MATCH REPORT : India v West Indies

Smriti Mandhana stole the show once again, bagging her second consecutive Player of the Match award in her first two World Cup games. Her career best score – an unbeaten 106 in 108 balls – anchored India’s chase of a tricky total against Windies, and gave the team their second consecutive win.  Chasing 184, India reached the target in 42.3 overs. But while the 20-year old took all the plaudits, it was the spinners who set up the seven-wicket win.

When the Indian team for the World Cup in England was announced, the lack of a fourth fast bowler was the biggest talking point.  India packed the side with every manner of spinner, with as many as five options, six if you counted Mona Meshram’s darts. At the time of departure, Raj wholeheartedly defended the team composition.
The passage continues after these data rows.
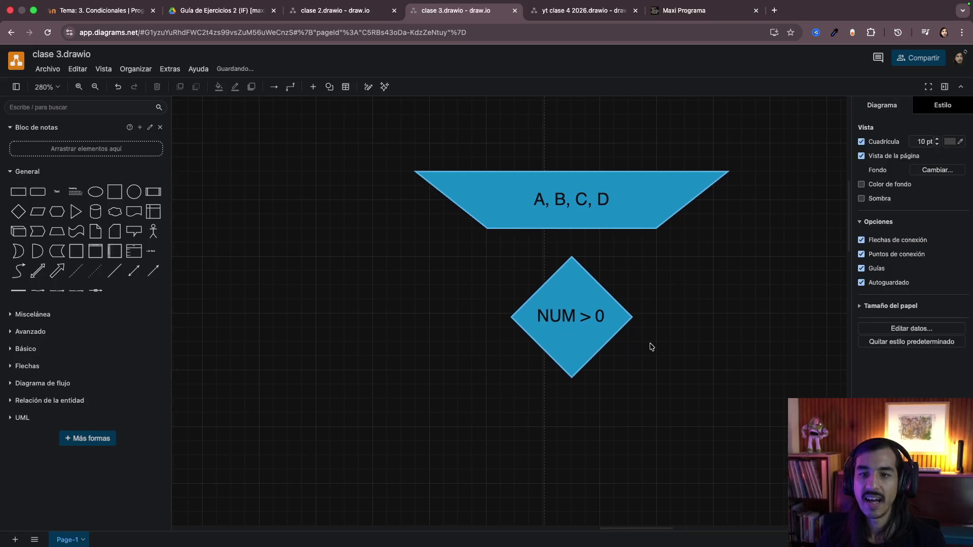
scroll(651, 346, down, 1)
Step: Relabel the decision A > B and place a duplicate reading A > X below-left of it
double_click(587, 296)
text(A)
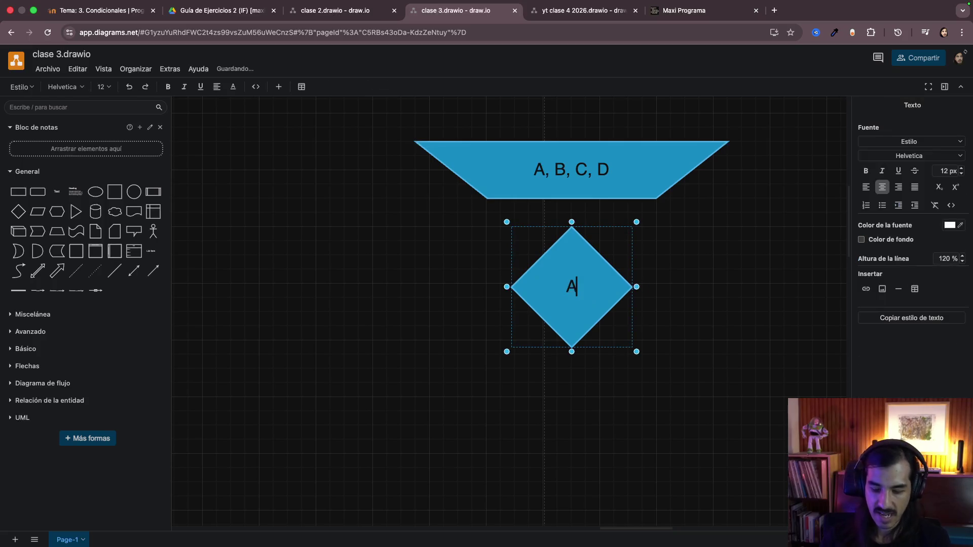
text( > B)
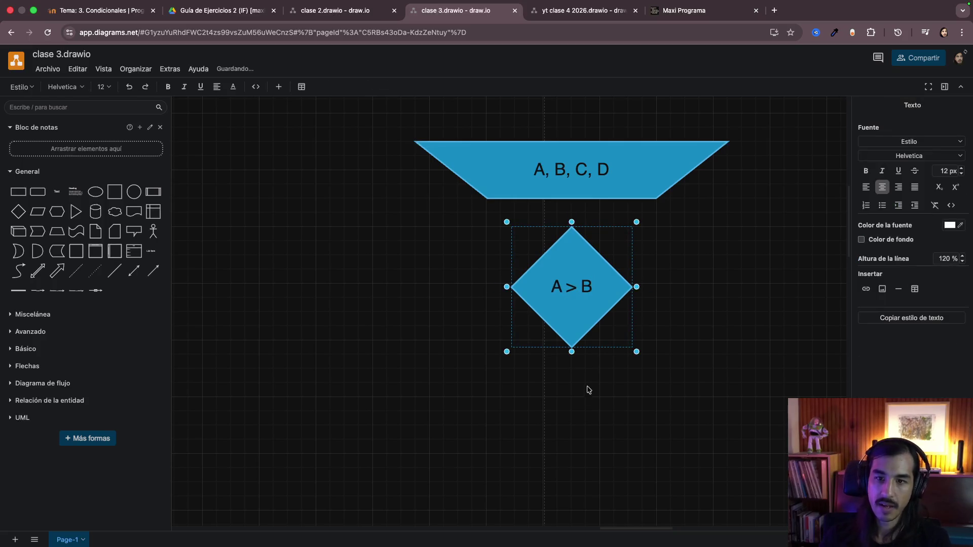
click(586, 395)
scroll(586, 397, down, 1)
click(584, 269)
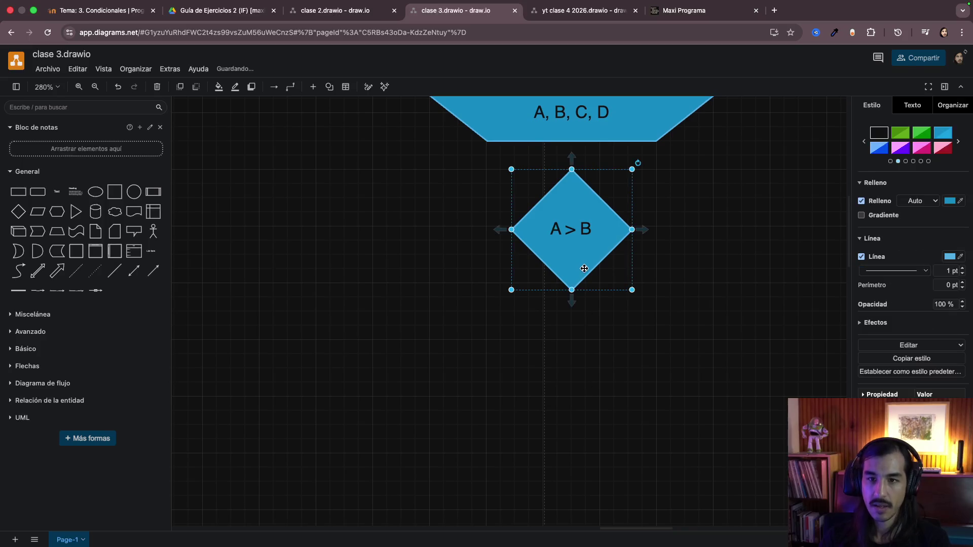
key(ctrl+d)
drag(629, 297, 417, 329)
The conditions in Taunton may have temped Raj to drop a spinner and give Mansi Joshi a game. The pitch was under covers the day before the game due to rain, and on match day, the weather was chilly and grey. Also, Joshi had worked up good pace in the pre-match net sessions. But she trusted her spinners and her faith was vindicated on Thursday. The spinners  undid the poor start the fast bowlers provided, after Raj won an important toss and put Windies in to bat at the County ground in Taunton.

The Taunton pitch was like an e-commerce flash sale: whatever it had, it had for only a short time, and the Indian seamers failed to cash in. Jhulan Goswami bowled the back of the length stuff she has done so successfully over the years, but the morning demanded a slightly fuller one, which she only found occasionally. Shikha Pandey erred on the other extreme, bowing too full. So when the two of them conceded four boundaries in the fifth and sixth over, Raj wasted no time in bringing her spinners on. Ekta Bisht was first to come in, and picked up a wicket with her first ball. It was an indictment of the pace bowlers that Raj had used four spinners – including Meshram’s aforementioned darts – by the 18th over.

“I was hoping that the seamers would utilise the conditions, having won the toss and elected to bowl”, said Raj after the game. “Maybe it wasn’t their day. But the spinners did exceptionally well to get us back into the game.”

Cold weather usually impedes spinners by making it difficult to grip the ball. If their fingers felt like sausages in the freezer, the spinners didn’t show it. They stifled the batters, who were enjoying pace on the bat till then. All three regular spinners had single-digit figures in the runs column until the 28th over. 

The attrition prised out the prize wickets of Matthews and Taylor; Matthews to a classic off-spinners dismissal from Deepti Sharma, and Taylor falling to a direct hit from Mandhana from short third-man. At one point, Windies were 91 for 6 in the 35th over. So dominant were the spinners, that pace reappeared for only one more over in the innings.

Windies never recovered from their wounded start, and it took some enterprising batting from the lower order to give them something to bowl at. The seventh, eighth, and ninth wickets added more than half their score, with No.9 Afy Fletcher scoring a career best 36 off 23 balls.

Amongst the spinners, Deepti Sharma and Poonam Yadav were stand outs, both claiming two wickets. Deepti caught the eye for her valiance in giving the ball loop even against the well set Matthews. The wicket responded to her revolutions, the temporary moisture giving her proportionate turn. She almost showed the fast bowlers how to bowl on a wicket with some moisture, drawing the batters forward and inciting the on-the-up drive. That was precisely how she removed Matthews, when she drew the aerial shot and then held on to it in her follow through.

Poonam was used by Raj primarily as an anti big-shot weapon. Her leg-spinners looped their way towards the batters like the Tone river next door, and just as slowly. The pace off the ball formula was the perfect antidote to Deandra Dottin, who after Matthews and Taylor was the Windies’ last hope. Dottin has the fastest T20 century in the women’s game to her credit, but has also a 48 % dismissal rate against spin. She faced 23 balls against Poonam, but scored only three runs. She was finally dismissed for a tortuous 7 off 44, deservedly by the legspinner.

While on paper it seemed like a dominant performance by India, there were concerns once again in the fielding department. At the back end of the Windies innings, India dropped three catches. Two of which were put down by Bisht, usually an excellent fielder. While the spinners shook off the effects of the cold, it seemed to affect the fielders. India have now dropped six catches across their two games. While they have executed five run outs – three of them from direct hits –  the catching must improve if India are to mount a serious challenge for the title.

“We definitely believe that we will be contenders if we click in all three departments,” Mandhana said. That is a big if, but for now  India can be happy with another step towards the semi finals.